3:00 p.m. - Visit the richly carpeted Mosque of Omar with its elegant minaret, built in honor of the second Caliph, Omar Ibn al-Khattab. Visitors must remove their shoes and women must cover their heads.
4:00 p.m. - It’s not easy to escape the symbols of religion in Bethelehem, but for a change take a look inside the nearby Arab Women’s Union Museum. Here you can see displays of a typical Palestinian diwan (living room) with clothing, jewelry, old photos, and personal items from the British Mandate era before the state of Israel was established in 1948.
7:00 p.m. - Dine at Abu Shanab restaurant where the fragrance of grilled lamb will whet your appetite, and drink the homemade “Arak” a pungent, resinous spirit similar to pastis or ouzo which turns milky when water is added. The lamb is served on skewers, in spiced meat rolls, or thinly sliced chops, with hot Arabic bread and an array of typical Middle Eastern salads in accompaniment, not forgetting the mandatory humus and tabbouleh.
9:00 p.m. - Take time to visit Dar Annadwa theater on Paul VI Street to enjoy Palestinian folklore and dancing. Or have a stroll before bedtime along the hillside streets for a wonderful view of the lights of Jerusalem by night, just to the north.
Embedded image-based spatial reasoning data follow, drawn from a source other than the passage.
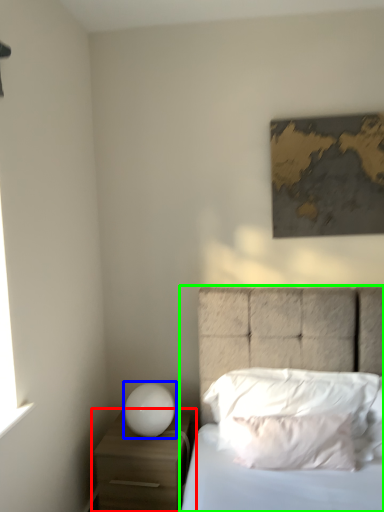
Question: Which object is positioned farthest from nightstand (highlighted by a red box)? Select from table lamp (highlighted by a blue box) and bed (highlighted by a green box).

Choices:
 (A) table lamp
 (B) bed

Answer: (B)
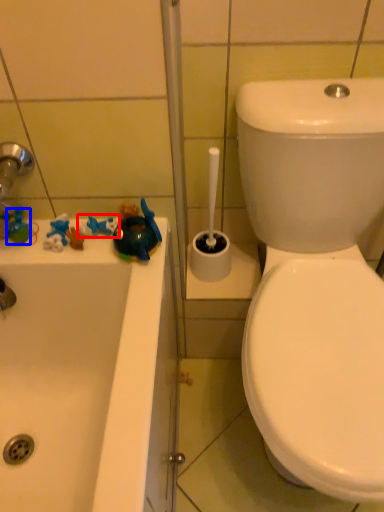
Question: Among these objects, which one is farthest to the camera, toy (highlighted by a red box) or toy (highlighted by a blue box)?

9:00 a.m. - Order a taxi and take a trip to The Wall. The towering gray concrete Israeli barrier wrapped around Bethlehem slices through streets and cuts off access to Jerusalem. The watchtowers and forbidding steel gates are a solemn reminder of the unresolved conflict. But there’s a hopeful aspect too. All kinds of graffiti, from simple spray-on slogans to elaborate paintings and nine images by the mysterious British artist Banksy bear witness to the wish of many visitors to see this barrier one day disappear. Check out Banksy’s ladder going up and over and kids scrambling through a hole in the wall.
10 a.m. - On the way out, you can see Rachel’s Tomb, or Belal’s Mosque, considered holy by Jews, Muslims and Christians, like many of the sacred sites just down the road in the Old City of Jerusalem. Many holy land tourists on short visits opt to “do” Bethlehem on a day-trip by bus from its bigger neighbor. But Palestinians think it’s worth a weekend all of its own.